When a video of a passenger being dragged off a United flight went viral last month, the U.S. carrier's Middle Eastern rivals were quick to mock its customer service. Qatar Airways updated its smartphone app to say it "doesn't support drag and drop."

The ribbing was justified. Over a decade of expansion, Qatar Airways, along with Emirates of Dubai, the world's largest airline by international passenger miles traveled, and Etihad Airways of Abu Dhabi, wowed customers with superior service and better-value fares. Over the past decade the big three Gulf carriers and Turkish Airlines tripled their passenger numbers, to 155 million in 2015.

They went a long way to dominating long-haul routes between Europe and Asia. Most international airlines rely on travelers going from or to their home countries, but customers of the four "super-connectors," as they are known, mostly just change planes at the carriers' hub airports en route to somewhere else.

A slowing of this spectacular growth was at some point inevitable. But it has been exacerbated by several things.

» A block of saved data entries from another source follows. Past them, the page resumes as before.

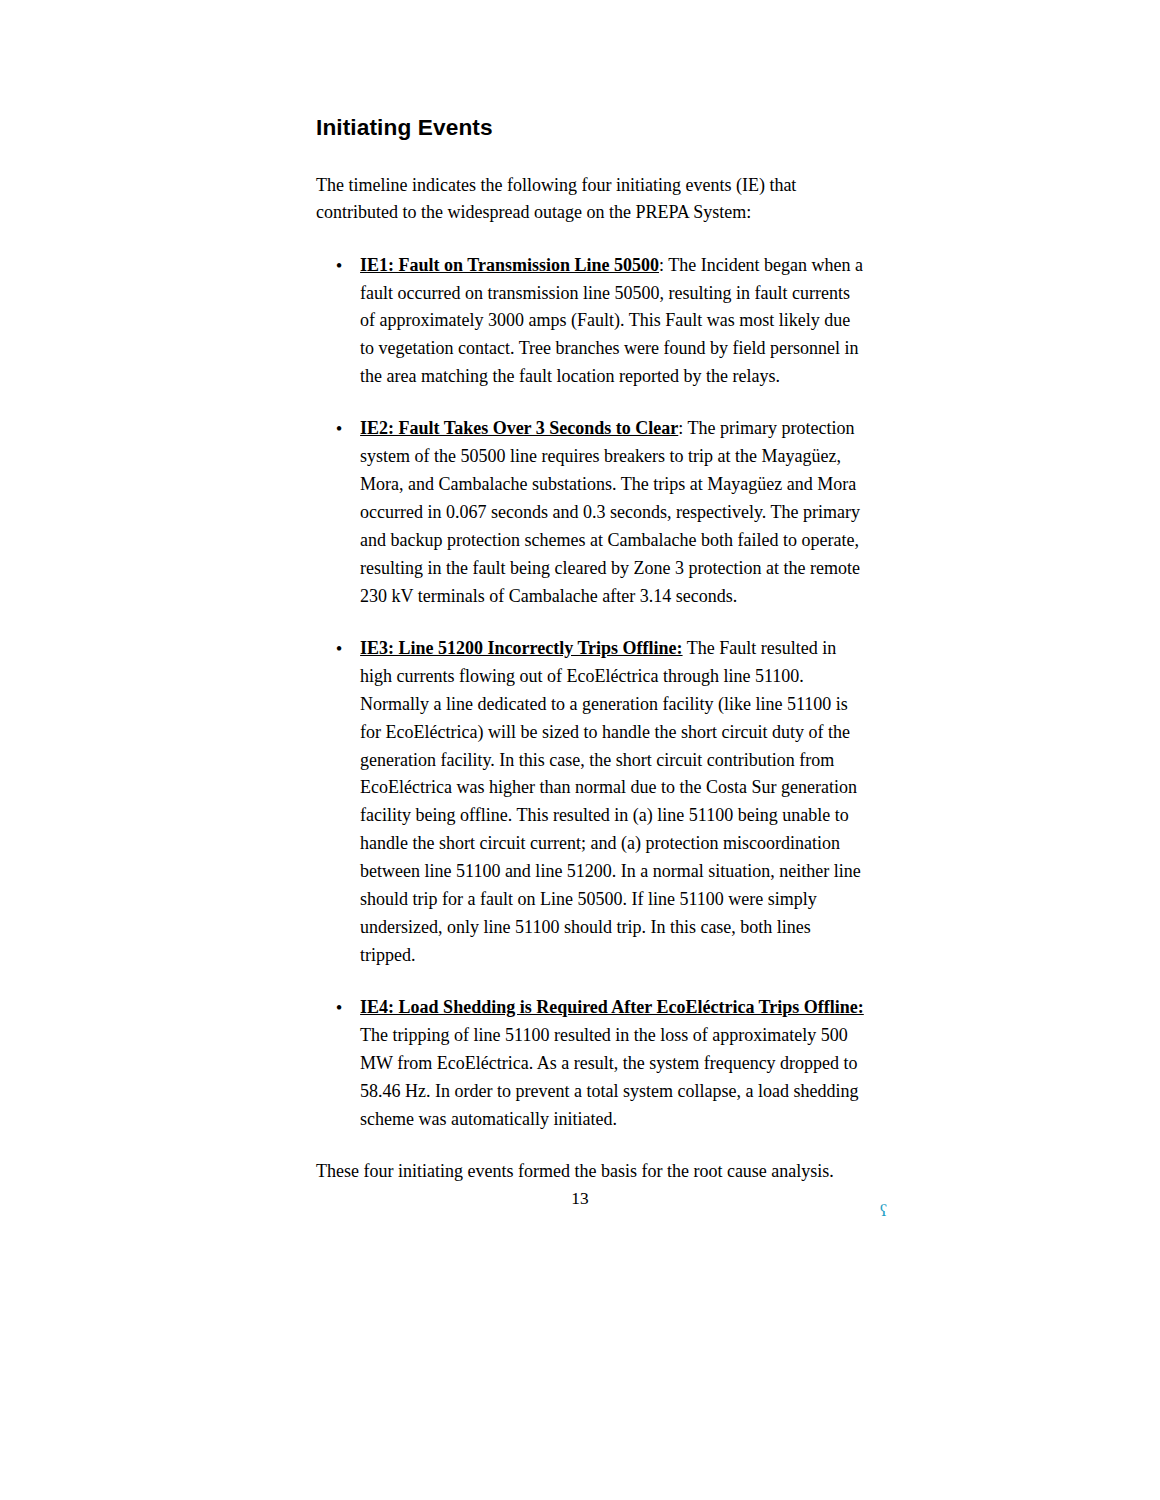Initiating Events
The timeline indicates the following four initiating events (IE) that contributed to the widespread outage on the PREPA System:
IE1: Fault on Transmission Line 50500: The Incident began when a fault occurred on transmission line 50500, resulting in fault currents of approximately 3000 amps (Fault). This Fault was most likely due to vegetation contact. Tree branches were found by field personnel in the area matching the fault location reported by the relays.
IE2: Fault Takes Over 3 Seconds to Clear: The primary protection system of the 50500 line requires breakers to trip at the Mayagüez, Mora, and Cambalache substations. The trips at Mayagüez and Mora occurred in 0.067 seconds and 0.3 seconds, respectively. The primary and backup protection schemes at Cambalache both failed to operate, resulting in the fault being cleared by Zone 3 protection at the remote 230 kV terminals of Cambalache after 3.14 seconds.
IE3: Line 51200 Incorrectly Trips Offline: The Fault resulted in high currents flowing out of EcoEléctrica through line 51100. Normally a line dedicated to a generation facility (like line 51100 is for EcoEléctrica) will be sized to handle the short circuit duty of the generation facility. In this case, the short circuit contribution from EcoEléctrica was higher than normal due to the Costa Sur generation facility being offline. This resulted in (a) line 51100 being unable to handle the short circuit current; and (a) protection miscoordination between line 51100 and line 51200. In a normal situation, neither line should trip for a fault on Line 50500. If line 51100 were simply undersized, only line 51100 should trip. In this case, both lines tripped.
IE4: Load Shedding is Required After EcoEléctrica Trips Offline: The tripping of line 51100 resulted in the loss of approximately 500 MW from EcoEléctrica. As a result, the system frequency dropped to 58.46 Hz. In order to prevent a total system collapse, a load shedding scheme was automatically initiated.
These four initiating events formed the basis for the root cause analysis.
13
ʕ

First, the airlines have been deeply affected by the halving of the oil price since 2014, which has reduced their customers' spending power and sharply cut demand for air travel from the Middle East itself. In particular, energy companies, responsible for 29 percent of GDP in the Gulf states, are slashing travel in business class, the most profitable cabin in airlines' fleets.

Second, geography has turned sharply against them. When Sir Tim Clark, president of Emirates, helped Dubai's government to set up the airline in 1985, he was quick to spot that a third of the world's population lives within four hours' flight of Dubai, and two-thirds within eight.

"They were in the right place at the right time," said Andrew Charlton of Aviation Advocacy, a consultancy. "But now they've been caught in the wrong place at the wrong time."

A series of terror attacks in the region and an attempted coup in Turkey last July has prompted many passengers to shun airports in the Middle East and to go elsewhere to change planes. The latest figure (from March) for capacity utilization for Middle Eastern airlines was just 73 percent, the lowest since 2006 and worse than at the height of the financial crisis in 2008-09.

The third, and latest, blow has been a set of travel restrictions introduced by the Trump administration. Since January, Trump has made efforts to ban the citizens of several Middle Eastern countries from entering the United States. Despite various legal challenges, those efforts have hit inbound traffic. In March, the U.S. also banned electronic devices larger than a smartphone, chiefly laptops, from the cabins of planes flying between eight Middle Eastern countries and its own airports (Britain also introduced similar restrictions). The issuance of U.S. entry visas has been cut and security vetting increased.

After the first travel ban, demand fell by 35 percent on Emirates' American routes. The banning of laptops has had an even worse effect on the Gulf carriers. The airlines have started lending their own devices to business-class passengers, but demand is still tumbling.

Emirates said on May 11 that airline profits fell by 82 percent in the past year. Results for Etihad, expected this month, are likely to make grimmer reading. In March Turkish revealed its first annual loss since its privatization in 2004. Qatar, meanwhile, is still growing, partly because the government is able to support it. Its alliance with IAG, owner of British Airways, in which Qatar has a 20 percent stake, also means that it is still seeing increases in passengers originating from London and then flying on to Asian countries.

Etihad is worst-placed. It has pushed out its CEO, James Hogan, and is in the midst of a strategy overhaul. Its move to invest in European airlines, including Italy's national carrier, Alitalia, and Germany's Air Berlin, has been disastrous.

It is possible that the commercial pressure may ease. Yet the breakneck growth of the recent past is unlikely to resume. Two new aircraft — the Boeing 787 and the Airbus A350 — make it profitable to carry smaller numbers of passengers over long-haul routes. Secondary cities half a world away from each other can increasingly sustain direct connections. That eliminates the need to change planes in the Middle East.

Big legacy carriers, in addition to long-haul, low-cost pioneers such as Norwegian and AirAsia X, are buying these planes in huge numbers. The fact that Airbus has 750 outstanding orders for its A350, compared with just 107 for the A380s that Emirates flies, shows where airlines think the future of aviation is heading.